Aufgaben und Übungen -
**A)** Gib den Absatz des Veranstaltungsberichts, der mit „Eine Podiumsdiskussion war genau so gut besucht“ beginnt, als knappe Stichpunktliste wieder und behalte dabei alle wesentlichen Angaben bei.
**B)** Greife den Veranstaltungsbericht zur Podiumsdiskussion nach seinem letzten Satz auf und führe ihn weiter.
┌─ Ausgewählter Text
Veranstaltungsbericht | 26.01.2009

Die Evolution empfängt ihre Kinder

 

Diskurs der Wissenschaften

Eine Podiumsdiskussion war genau so gut besucht wie alle anderen Veranstaltungen, „Die Evolution sexueller Untreue". Auf dem Podium saßen Prof. Dr. Evelyn Korn (Lehrstuhl für Mikroökonomie, Universität Marburg), Prof. Dr. Sigrid Weigel (Direktorin des Zentrums für Kultur- und Literaturforschung, Berlin), Prof. Dr. med. Wulf Schiefenhövel (Professor für Humanetologie, München) und Dr. Wolfgang Forstmeier (Max-Planck Institut für Ornithologie, Seewiesen). Die Moderation hatte Jörg Thadeusz, der aus verschiedenen Fernsehsendungen als Moderator und Autor bekannt ist.
└─
┌─ Vorliegende Einträge
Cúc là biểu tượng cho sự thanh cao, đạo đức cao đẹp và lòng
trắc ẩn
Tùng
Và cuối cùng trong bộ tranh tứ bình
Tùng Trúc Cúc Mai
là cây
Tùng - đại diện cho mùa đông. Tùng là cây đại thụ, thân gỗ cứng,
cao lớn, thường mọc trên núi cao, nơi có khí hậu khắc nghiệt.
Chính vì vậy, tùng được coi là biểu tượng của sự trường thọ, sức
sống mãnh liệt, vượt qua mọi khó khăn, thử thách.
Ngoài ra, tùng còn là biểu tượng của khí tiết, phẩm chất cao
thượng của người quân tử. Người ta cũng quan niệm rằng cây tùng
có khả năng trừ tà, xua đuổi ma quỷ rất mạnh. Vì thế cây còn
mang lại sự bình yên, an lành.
└─
┌─ Vorliegende Einträge
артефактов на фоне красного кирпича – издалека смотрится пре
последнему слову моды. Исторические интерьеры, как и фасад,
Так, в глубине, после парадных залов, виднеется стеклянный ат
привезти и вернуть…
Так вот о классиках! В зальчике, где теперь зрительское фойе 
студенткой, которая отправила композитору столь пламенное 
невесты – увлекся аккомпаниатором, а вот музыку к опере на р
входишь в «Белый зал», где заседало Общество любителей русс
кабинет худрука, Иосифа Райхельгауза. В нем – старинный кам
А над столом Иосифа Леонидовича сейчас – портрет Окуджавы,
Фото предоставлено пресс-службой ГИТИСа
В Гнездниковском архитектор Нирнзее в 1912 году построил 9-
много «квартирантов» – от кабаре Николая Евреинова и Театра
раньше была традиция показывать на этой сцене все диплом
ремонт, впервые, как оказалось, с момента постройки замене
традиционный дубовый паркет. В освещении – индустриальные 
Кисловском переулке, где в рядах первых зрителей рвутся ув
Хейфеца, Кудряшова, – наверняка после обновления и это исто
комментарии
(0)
└─
Gelöste Aufgaben -
**A)**
- Podiumsdiskussion „Die Evolution sexueller Untreue“, ebenso gut besucht wie alle anderen Veranstaltungen
- Auf dem Podium:
  - Prof. Dr. Evelyn Korn (Lehrstuhl für Mikroökonomie, Universität Marburg)
  - Prof. Dr. Sigrid Weigel (Direktorin des Zentrums für Kultur- und Literaturforschung, Berlin)
  - Prof. Dr. med. Wulf Schiefenhövel (Professor für Humanetologie, München)
  - Dr. Wolfgang Forstmeier (Max-Planck Institut für Ornithologie, Seewiesen)
- Moderation: Jörg Thadeusz, bekannt als Moderator und Autor verschiedener Fernsehsendungen

**B)**
Von der grundlegenden, heiteren Feststellung des Moderators ausgehend, „Sexuelle Untreue ist das, was die Leute draußen machen, wir beschäftigen uns hier damit wissenschaftlich, d.h. theoretisch!" war die erste Feststellung, dass das monogame Beziehungsmodell, die Voraussetzung für Untreue, auf der gesamten Welt nicht dominant sei. Es gäbe alle Familienformen, die man sich vorstellen könne. Und auch in Deutschland sei, unter dem Gesichtspunkt der ‚seriellen Monogamie', das Leben mit mehreren Sexualpartnern das üblichere.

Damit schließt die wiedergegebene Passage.